## Document text
---*---

So let’s take it a few steps further.
Ninety-three year old Chilean philosopher Gaston Soublette observes that our civilization is increasingly being externalized, meaning that we have been giving more and more attention to external things and events: what we can do, understand, fix, invent, show, produce, buy, create, and accomplish. This, he reflects, came at the cost of losing sight of the internal dimensions of humanity. We are “drifting towards the external world”, would be an approximate translation of his expression “cayendo hacia afuera”.
David Korten has been reflecting on the paradigm of our civilization since his early involvement in the Club of Rome, the pioneering think tank that first exposed the limits of growth in 1972. In a webinar facilitated by Sandra Waddock and organized by the Humanistic Management Association, Korten observed that we have built a culture around money, a strange meme that doesn’t exist in Nature. He is right: while we use the symbol of money to exchange goods and services, Nature also does its exchanges – nutrients and services, but there is no accumulation for the purpose of impressing others or dominating them. And definitely there is no destruction of the habitat as collateral damage of accumulation. Except for the species Homo Sapiens, which seems to see itself above Nature and operating within other laws.
Alas, the consequences of that misconception are now broadly visible to all, and in fact, we are already suffering from them. Because if we see humanity as the highest and most intelligent species in creation, the one able to control and manipulate all natural resources, that assumption is seemingly being proven wrong, by the impact of our behaviors. The arrogance of thinking that we operate beyond or outside of Nature is in fact fueling our own demise.
The species extinction and biodiversity loss resulting from human patterns of consumption and population growth are seen by scientists as the sixth mass extinction, following the fifth one that happened 65 million years ago with the asteroid that made dinosaurs extinct. The significant human impact on the planet’s ecosystem and geology, including anthropogenic climate change, has led geologists to propose the name of Anthropocene.
Perhaps we are not as clever as we think.
So here comes the next question to ponder. What do you think makes us, humanity, distinguishably smart and intelligent? Which are those aspects that show our true brightness, the ones we shouldn’t lose sight of?
Our solutions may be hidden there. I invite you to do your own list of characteristics, and perhaps, do a parallel list of those that we’d better let go of.

---*---

## Information provided
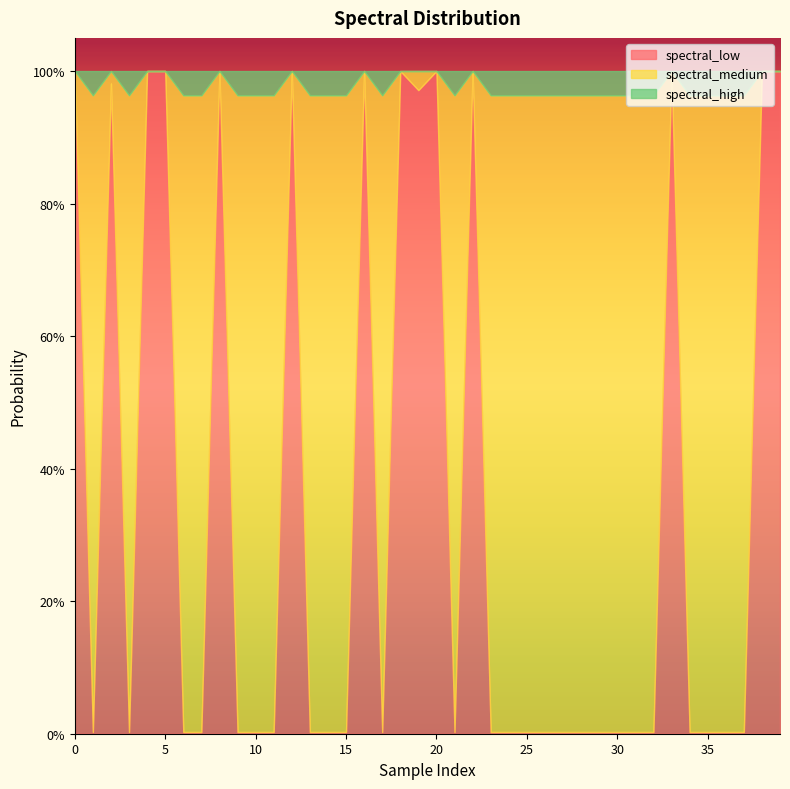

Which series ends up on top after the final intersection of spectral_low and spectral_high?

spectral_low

---*---

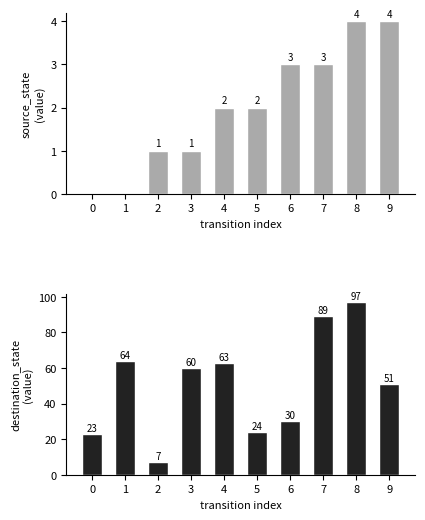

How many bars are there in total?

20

---*---

## Task item A
Answer these three questions about the essay on humanity and Nature, one line each:
(i) How old is Gaston Soublette?
(ii) In what year did the Club of Rome first expose the limits of growth?
(iii) What name have geologists proposed because of the significant human impact on the planet's ecosystem and geology?
## Task item B
For each statement below, say yes or no depending on whether the essay on humanity and Nature supports it, and quote the words from the essay that settle it.
(i) Gaston Soublette is an Argentine philosopher.
(ii) The webinar in which Korten spoke was organized by the Humanistic Management Association.
(iii) The fifth mass extinction happened 6.5 million years ago.

## Reply A
(i) Ninety-three years old.
(ii) 1972.
(iii) Anthropocene.

## Reply B
(i) No: "Chilean philosopher Gaston Soublette"
(ii) Yes: "organized by the Humanistic Management Association"
(iii) No: "the fifth one that happened 65 million years ago"